Pada masa kanak-kanak kanker yang paling banyak dijumpai adalah kanker darah atau

leukemia (25-30%), Kejadian leukemia pada anak (0-19 tahun) menurut CDC pada tahun 2014

adalah sebesar 8.4 per 100.000 ditemukan pada kelompok usia 1-4 tahun dan tingkat kematian

akibat leukemia sebesar 0.8 per 100.000 anak ditemukan pada kelompok usia 15-19 tahun.

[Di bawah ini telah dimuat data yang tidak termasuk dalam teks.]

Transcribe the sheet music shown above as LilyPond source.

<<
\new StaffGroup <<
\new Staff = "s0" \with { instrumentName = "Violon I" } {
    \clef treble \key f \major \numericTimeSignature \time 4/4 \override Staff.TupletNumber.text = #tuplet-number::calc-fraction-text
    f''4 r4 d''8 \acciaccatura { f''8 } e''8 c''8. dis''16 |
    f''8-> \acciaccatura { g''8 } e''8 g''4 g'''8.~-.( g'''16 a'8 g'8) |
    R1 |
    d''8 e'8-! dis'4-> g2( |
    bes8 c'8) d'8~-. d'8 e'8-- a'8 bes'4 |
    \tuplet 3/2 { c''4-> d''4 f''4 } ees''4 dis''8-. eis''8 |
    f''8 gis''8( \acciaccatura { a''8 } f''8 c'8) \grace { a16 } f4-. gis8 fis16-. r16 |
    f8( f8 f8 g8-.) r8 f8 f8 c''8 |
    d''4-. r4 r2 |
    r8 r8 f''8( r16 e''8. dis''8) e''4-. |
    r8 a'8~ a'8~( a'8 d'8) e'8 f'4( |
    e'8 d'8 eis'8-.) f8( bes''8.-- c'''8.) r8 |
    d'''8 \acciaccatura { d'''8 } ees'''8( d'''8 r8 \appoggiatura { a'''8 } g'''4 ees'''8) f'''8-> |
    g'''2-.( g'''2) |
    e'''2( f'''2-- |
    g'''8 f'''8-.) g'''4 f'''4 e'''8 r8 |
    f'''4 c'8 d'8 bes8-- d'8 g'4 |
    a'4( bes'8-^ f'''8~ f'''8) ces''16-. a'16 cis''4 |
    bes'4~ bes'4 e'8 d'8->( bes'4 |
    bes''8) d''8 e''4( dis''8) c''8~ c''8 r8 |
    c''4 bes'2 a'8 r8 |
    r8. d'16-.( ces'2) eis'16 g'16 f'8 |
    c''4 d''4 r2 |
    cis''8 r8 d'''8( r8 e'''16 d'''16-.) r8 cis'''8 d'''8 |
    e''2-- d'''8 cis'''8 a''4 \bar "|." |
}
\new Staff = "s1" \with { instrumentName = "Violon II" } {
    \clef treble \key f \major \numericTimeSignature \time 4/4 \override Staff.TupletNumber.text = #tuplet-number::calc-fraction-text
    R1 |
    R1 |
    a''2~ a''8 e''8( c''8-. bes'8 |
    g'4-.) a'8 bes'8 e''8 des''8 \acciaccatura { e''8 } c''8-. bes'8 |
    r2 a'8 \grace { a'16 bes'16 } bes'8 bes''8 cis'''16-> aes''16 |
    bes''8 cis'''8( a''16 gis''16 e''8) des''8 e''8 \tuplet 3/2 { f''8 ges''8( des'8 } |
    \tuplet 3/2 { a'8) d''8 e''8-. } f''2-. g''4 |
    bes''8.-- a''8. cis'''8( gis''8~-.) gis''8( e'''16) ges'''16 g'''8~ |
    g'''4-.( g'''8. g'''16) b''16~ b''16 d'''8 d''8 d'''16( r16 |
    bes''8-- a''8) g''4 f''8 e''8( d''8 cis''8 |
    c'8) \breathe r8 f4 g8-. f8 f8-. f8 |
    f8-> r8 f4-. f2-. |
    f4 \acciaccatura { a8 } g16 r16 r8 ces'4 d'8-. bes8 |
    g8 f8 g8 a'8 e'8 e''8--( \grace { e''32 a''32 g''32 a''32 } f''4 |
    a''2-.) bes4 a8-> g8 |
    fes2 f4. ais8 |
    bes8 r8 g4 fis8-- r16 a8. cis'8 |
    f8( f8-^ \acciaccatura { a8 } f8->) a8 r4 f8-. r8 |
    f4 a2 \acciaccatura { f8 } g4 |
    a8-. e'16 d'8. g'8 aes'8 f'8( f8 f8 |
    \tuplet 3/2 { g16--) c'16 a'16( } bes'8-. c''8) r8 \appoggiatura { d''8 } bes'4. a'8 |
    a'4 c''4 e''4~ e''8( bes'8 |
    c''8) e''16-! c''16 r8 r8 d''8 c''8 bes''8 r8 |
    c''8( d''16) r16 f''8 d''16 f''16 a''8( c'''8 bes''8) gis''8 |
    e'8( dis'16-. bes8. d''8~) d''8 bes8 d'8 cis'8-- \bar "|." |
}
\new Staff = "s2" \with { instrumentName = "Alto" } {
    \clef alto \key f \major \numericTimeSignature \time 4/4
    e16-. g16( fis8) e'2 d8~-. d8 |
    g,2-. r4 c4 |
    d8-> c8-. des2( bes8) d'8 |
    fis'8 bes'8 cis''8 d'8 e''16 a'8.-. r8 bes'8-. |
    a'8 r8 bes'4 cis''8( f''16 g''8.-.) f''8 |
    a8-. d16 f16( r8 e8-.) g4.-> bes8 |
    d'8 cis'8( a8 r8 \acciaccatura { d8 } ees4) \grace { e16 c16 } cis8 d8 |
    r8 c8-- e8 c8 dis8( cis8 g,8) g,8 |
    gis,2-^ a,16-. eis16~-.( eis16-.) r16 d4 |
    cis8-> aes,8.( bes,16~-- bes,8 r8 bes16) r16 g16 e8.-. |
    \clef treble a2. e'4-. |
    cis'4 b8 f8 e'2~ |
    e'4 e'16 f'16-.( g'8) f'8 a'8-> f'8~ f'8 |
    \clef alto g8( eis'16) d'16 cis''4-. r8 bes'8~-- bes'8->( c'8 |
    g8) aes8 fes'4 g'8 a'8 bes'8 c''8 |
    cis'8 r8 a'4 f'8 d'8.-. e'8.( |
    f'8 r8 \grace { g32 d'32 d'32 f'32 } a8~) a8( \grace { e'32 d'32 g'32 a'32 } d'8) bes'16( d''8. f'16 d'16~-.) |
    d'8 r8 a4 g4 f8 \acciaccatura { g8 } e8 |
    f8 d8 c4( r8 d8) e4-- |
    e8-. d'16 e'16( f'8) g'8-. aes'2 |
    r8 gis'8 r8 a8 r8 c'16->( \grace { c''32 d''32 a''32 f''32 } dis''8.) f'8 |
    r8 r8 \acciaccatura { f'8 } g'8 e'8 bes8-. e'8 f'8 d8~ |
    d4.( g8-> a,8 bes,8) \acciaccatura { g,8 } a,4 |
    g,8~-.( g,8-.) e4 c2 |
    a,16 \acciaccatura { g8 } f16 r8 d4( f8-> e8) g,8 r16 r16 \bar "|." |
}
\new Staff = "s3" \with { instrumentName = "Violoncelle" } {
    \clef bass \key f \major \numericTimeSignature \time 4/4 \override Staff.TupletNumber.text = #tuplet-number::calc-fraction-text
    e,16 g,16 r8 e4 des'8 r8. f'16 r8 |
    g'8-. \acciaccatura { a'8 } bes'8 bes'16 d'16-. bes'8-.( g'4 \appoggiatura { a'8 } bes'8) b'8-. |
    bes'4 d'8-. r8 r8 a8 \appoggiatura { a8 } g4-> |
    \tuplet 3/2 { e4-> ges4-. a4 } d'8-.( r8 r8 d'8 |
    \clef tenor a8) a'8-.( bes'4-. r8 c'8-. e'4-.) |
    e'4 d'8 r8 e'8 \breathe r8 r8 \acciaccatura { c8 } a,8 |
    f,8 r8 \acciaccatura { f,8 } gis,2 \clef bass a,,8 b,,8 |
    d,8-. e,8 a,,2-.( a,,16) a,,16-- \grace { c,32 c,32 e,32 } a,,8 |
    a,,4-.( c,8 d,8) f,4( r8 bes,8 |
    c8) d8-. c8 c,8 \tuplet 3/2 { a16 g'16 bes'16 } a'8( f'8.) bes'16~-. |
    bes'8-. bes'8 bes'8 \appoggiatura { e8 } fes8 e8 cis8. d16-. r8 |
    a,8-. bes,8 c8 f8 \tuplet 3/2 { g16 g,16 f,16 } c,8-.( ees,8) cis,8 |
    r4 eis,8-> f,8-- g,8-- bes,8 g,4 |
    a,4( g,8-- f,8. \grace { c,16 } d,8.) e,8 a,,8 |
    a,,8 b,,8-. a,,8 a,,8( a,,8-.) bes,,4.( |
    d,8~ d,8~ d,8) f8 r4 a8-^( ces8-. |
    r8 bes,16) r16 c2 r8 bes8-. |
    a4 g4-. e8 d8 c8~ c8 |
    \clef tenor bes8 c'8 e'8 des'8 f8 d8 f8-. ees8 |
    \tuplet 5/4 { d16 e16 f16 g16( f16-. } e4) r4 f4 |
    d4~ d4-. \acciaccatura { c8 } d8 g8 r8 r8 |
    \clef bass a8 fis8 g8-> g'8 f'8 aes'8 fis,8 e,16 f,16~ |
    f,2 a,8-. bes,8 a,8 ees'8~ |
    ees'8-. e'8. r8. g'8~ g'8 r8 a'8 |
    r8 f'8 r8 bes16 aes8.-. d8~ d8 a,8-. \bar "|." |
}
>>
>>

Menurut data tahun 2007, di Indonesia setiap tahunnya ditemukan sekitar 4.100 pasien kanker

anak yang baru (Rasjidi, 2007).

2.2 Kemoterapi pada pasien anak dengan leukemia

Kemoterapi merupakan pengobatan utama dalam menjadikan kanker sampai ke tahap

remisi pada pasien leukemia. Dengan menggunakan pengobatan kemoterapi angka

kesembuhan mencapai 80%. Akan tetapi tidak dipungkiri bahwa kemoterapi juga memiliki efek

samping dan dari hasil penelitian tim medis di st.Louis: USA (2012) kemoterapi diketahui dapat

2
merusak Deoxyribonucleic Acid (DNA) baik pada sel kanker maupun sel yang sehat (Ariawati,

2007).

Kemoterapi terdiri dari beberapa fase, salah satunya yaitu fase induksi , dalam tahap

awal ini merupakan tahap yang penting. Karena menjadi pengalaman pertama pasien terhadap

pengobatan, yang akan mempengaruhi pemikiran-pemikiran pikologis yang timbul salah satu

nya oleh efek farmakologi. Selain hal itu juga karena pada fase ini sitostatika diberikan dengan

tujuan memusnahkan semua atau sebanyak mungkin sel leukemia agar terjadi remisi, terjadi

penurunan jumlah sel-sel leukemia sampai tidak terdeteksi secara klinis maupun laboratorium

(limfoblas sumsum tulang < 5%) yang ditandai dengan hilangnya gejala klinis dari penyakit

serta gambaran darah tepi menjadi normal. Tahap induksi menggunakan kortikosteroid

(prednison atau deksametason), vinkristin, L-Asparaginase, Daunorobisin, Methotrexate.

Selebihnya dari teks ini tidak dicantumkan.